Zone euro : l'inflation accélère, mais l'insuffisance de la demande demeure

Par Romaric Godin  |   |  639  mots
Les prix remontent, mais la demande reste déprimée.
Les prix ont progressé de 0,6 % sur un an en novembre 2016 en zone euro, du jamais vu depuis juin 2014. Mais l'inflation sous-jacente reste bien trop faible.

L'inflation en zone euro continue à se redresser très timidement. Selon la première estimation d'Eurostat, les prix ont augmenté de 0,6 % en novembre 2016 sur un an, soit une légère accélération par rapport à octobre où l'inflation se situait à 0,5 %. L'accélération est plus nette si on la compare au taux de novembre 2015 ou de juin 2016 où l'inflation était à 0,1 %. Il faut, du reste, remonter à juin 2014 pour constater une inflation plus élevée en zone euro (elle était alors de 0,7 %).

Effet de l'énergie

Cette statistique peut être perçue comme une bonne nouvelle pour la BCE qui tente, par sa politique ultra-accommodante de relancer les anticipations d'inflation. En réalité, la bonne nouvelle est très mitigée. Cette remontée du taux d'inflation s'explique avant tout par la remontée des prix de l'énergie qui cessent progressivement de tirer le taux général vers le bas. Ainsi, en juin 2016, le taux d'inflation hors énergie était de 1 % sur un an, mais le taux global était de 0,1 % en raison d'une baisse annuelle de 6,4 % des prix énergétiques. En novembre, cette baisse des prix énergétiques n'est plus que de 1,1 % et, logiquement, le taux d'inflation rejoint progressivement le taux sous-jacent. Mais il est difficile d'identifier une véritable tendance inflationniste propre à l'économie de la zone euro, donc imputable à la politique de la BCE et à un renforcement de la demande. Les prix hors énergie sont ainsi en progression de 0,8 % sur un an en novembre, soit en-deçà du niveau de juin dernier...

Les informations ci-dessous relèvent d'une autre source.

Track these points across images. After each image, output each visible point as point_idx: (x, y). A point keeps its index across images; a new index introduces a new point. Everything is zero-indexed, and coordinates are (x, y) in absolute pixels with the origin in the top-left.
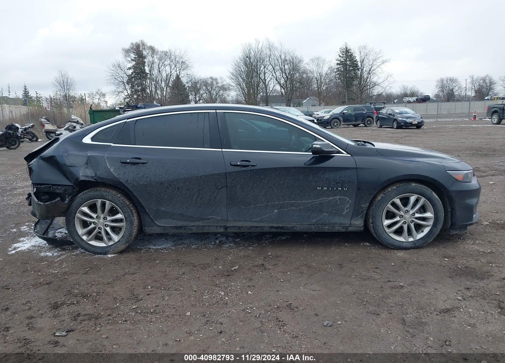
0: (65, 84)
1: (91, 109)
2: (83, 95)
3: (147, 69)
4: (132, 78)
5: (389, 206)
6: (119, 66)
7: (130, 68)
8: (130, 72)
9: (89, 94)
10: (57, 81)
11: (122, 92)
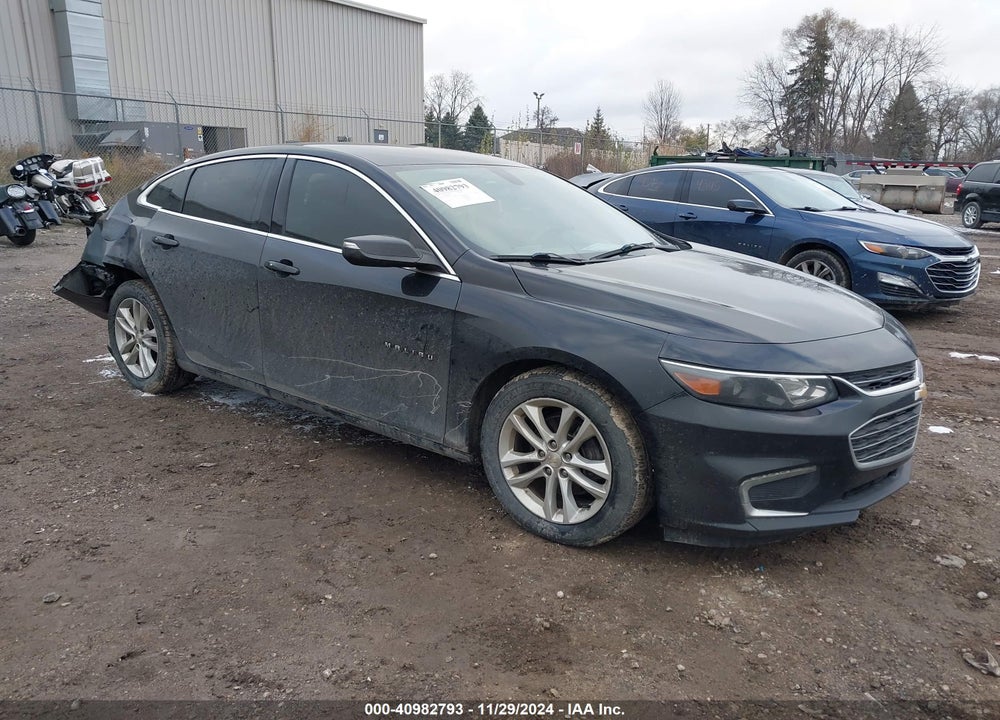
0: (664, 106)
1: (655, 153)
2: (705, 127)
3: (829, 71)
4: (793, 92)
5: (515, 418)
6: (770, 66)
7: (793, 72)
8: (791, 80)
9: (718, 126)
10: (652, 101)
11: (765, 123)
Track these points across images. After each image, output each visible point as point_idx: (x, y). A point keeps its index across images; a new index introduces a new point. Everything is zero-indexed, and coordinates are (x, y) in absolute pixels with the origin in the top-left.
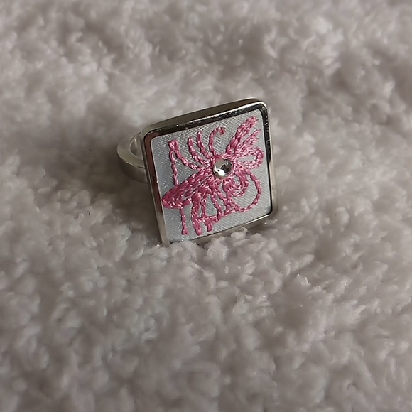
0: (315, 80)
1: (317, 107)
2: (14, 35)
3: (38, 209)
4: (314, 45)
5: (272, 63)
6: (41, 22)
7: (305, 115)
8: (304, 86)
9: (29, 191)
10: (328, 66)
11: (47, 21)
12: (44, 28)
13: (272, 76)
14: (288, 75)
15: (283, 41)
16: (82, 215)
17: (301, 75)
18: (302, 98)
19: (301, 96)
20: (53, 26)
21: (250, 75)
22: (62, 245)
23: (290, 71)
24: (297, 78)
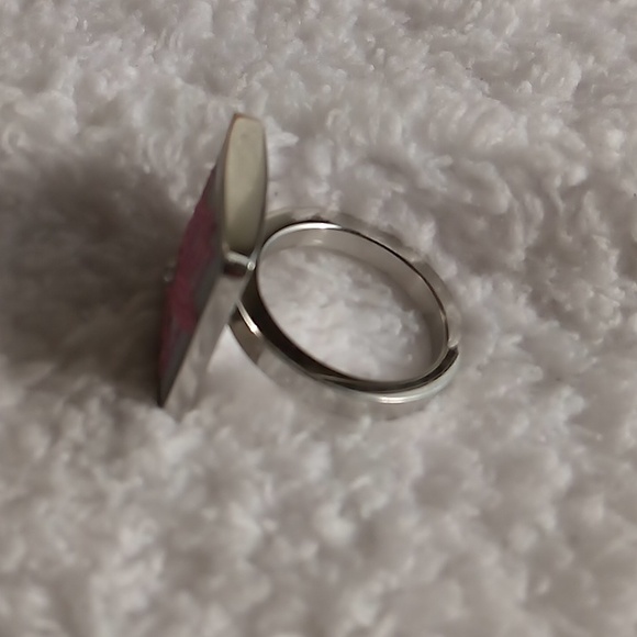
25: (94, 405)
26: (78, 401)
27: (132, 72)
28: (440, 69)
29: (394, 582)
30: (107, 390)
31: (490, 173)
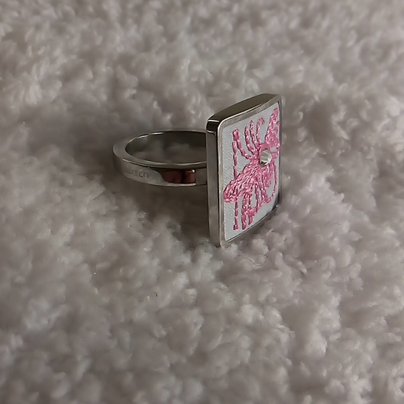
0: (388, 162)
1: (391, 189)
2: (59, 84)
3: (96, 291)
4: (387, 128)
5: (343, 143)
6: (90, 75)
7: (378, 197)
8: (375, 166)
9: (85, 267)
10: (400, 152)
11: (95, 74)
12: (92, 81)
13: (342, 155)
14: (359, 154)
15: (354, 123)
16: (148, 297)
17: (372, 155)
18: (374, 179)
19: (372, 176)
20: (102, 80)
21: (317, 150)
22: (126, 337)
23: (361, 150)
24: (369, 157)
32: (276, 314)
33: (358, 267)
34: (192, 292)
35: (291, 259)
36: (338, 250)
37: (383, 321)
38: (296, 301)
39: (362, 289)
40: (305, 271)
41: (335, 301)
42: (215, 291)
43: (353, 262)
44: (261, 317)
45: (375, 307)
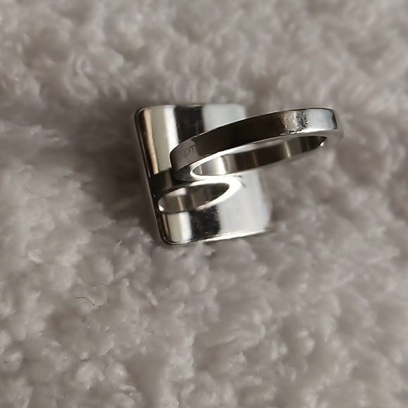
25: (139, 250)
26: (129, 244)
27: (139, 17)
28: (328, 43)
29: (328, 381)
30: (147, 240)
31: (376, 127)
32: (120, 372)
33: (215, 291)
34: (16, 357)
35: (140, 288)
36: (193, 272)
37: (242, 358)
38: (143, 350)
39: (218, 320)
40: (155, 302)
41: (189, 341)
42: (45, 352)
43: (209, 285)
44: (101, 378)
45: (234, 341)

Inflation sous-jacente stable

Si on exclut l'ensemble des éléments « exogènes » à l'économie elle-même, soit l'énergie, le tabac et les produits alimentaires, on constate ainsi que l'inflation sous-jacente en zone euro reste stable à un niveau faible : 0,8 % en novembre, le même taux depuis août et 0,1 point de moins qu'en juin et juillet dernier. Du côté des biens industriels non énergétiques, la hausse des prix demeure également stable et très faible à 0,3 %, chiffre stable depuis août et en ralentissement par rapport à juillet 2016 (0,4 %) et à novembre dernier (0,6 %). Même constat du côté du prix des services qui se situent à 1,1 % (comme depuis août dernier). La remontée du prix de l'énergie et la baisse de l'euro n'a donc pas conduit à une accélération des prix dans l'économie.

Le problème de demande demeure évident

Or, si les entreprises n'ont pas encore transmis ces hausses à leurs clients, c'est le signe évident que la zone euro souffre bel et bien d'un problème de demande intérieure. Si ce n'était pas le cas, les entreprises n'auraient aucun mal à répercuter immédiatement la hausse de leurs coûts sur leurs prix, ne craignant pas de perdre, en conséquence des parts de marché en raison d'une forte demande. Les entreprises sont prudentes, mais elles rognent naturellement désormais sur leurs marges. Ce scénario n'est pas le plus désirable pour la BCE, parce qu'il prouve que les forces déflationnistes sont encore à l'œuvre dans l'économie de la zone euro. Dans ce cadre, une remontée des prix de l'énergie est plutôt un problème : elle risque d'être compensée par des réductions d'effectifs qui, à leur tour, pèseront sur la croissance, la demande et les prix.

Mario Draghi doit rester vigilant

Il serait donc prématuré de se féliciter de ce retour de l'inflation globale. Plus que jamais, l'action de la BCE montre ses limites. La nécessité d'un complément fondé sur des hausses de salaires et sur une action budgétaire continue à être évidente. Mario Draghi, le président de la BCE, n'a donc, en tout cas, aucune raison, dans ces conditions, pour lever la garde et assouplir son programme. C'est le message qu'il devrait transmettre la semaine prochaine.